WHAT YOU SHOULD DO
Retype the listing below line for line, but only from the line with "франшиза от Bethesda" down to the line with "Neueste Beiträge", inclusive. Pictures stay out.

DATA
# # # # #

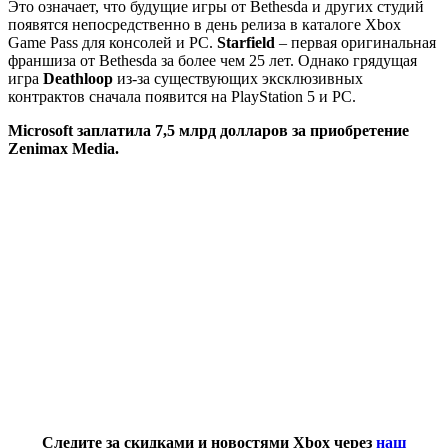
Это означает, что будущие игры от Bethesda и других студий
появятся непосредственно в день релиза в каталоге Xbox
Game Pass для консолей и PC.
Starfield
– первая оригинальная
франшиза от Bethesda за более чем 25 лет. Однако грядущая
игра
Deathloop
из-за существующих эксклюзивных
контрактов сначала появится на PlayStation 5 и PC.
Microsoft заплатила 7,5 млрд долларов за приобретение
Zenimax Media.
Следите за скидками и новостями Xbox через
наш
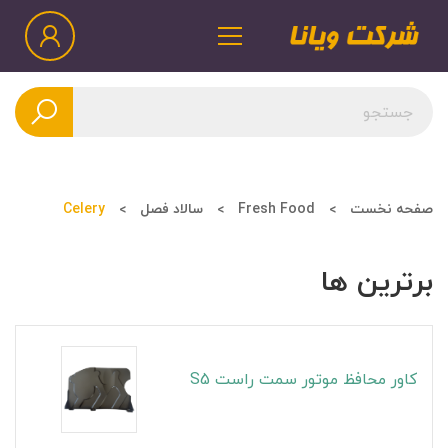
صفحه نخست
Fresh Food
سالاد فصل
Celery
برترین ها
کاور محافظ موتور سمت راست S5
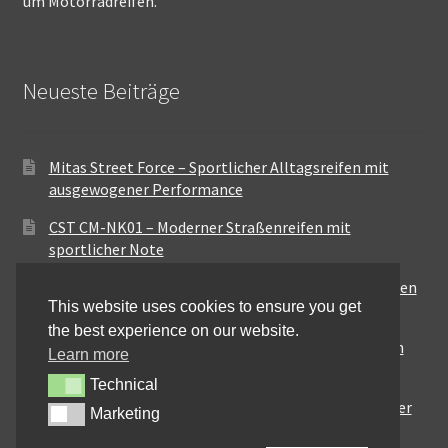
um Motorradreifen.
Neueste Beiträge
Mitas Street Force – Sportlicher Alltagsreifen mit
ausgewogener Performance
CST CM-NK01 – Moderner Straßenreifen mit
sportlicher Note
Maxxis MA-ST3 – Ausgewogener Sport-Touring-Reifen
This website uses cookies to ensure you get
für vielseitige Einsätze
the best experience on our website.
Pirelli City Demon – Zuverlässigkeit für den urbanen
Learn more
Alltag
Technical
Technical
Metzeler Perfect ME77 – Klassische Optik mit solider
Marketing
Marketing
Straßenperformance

# # # # #

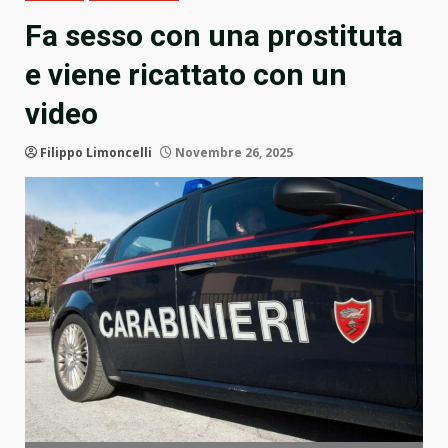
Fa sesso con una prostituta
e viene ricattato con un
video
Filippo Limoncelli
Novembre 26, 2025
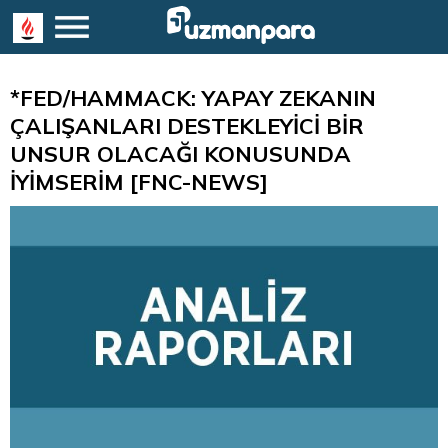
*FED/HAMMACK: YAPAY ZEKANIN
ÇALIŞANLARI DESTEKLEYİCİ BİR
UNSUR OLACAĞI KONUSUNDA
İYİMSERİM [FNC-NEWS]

# # # # #

WORKED SOLUTION
франшиза от Bethesda за более чем 25 лет. Однако грядущая
игра
Deathloop
из-за существующих эксклюзивных
контрактов сначала появится на PlayStation 5 и PC.
Microsoft заплатила 7,5 млрд долларов за приобретение
Zenimax Media.
Следите за скидками и новостями Xbox через
наш
صفحه نخست
Fresh Food
سالاد فصل
Celery
برترین ها
کاور محافظ موتور سمت راست S5
um Motorradreifen.
Neueste Beiträge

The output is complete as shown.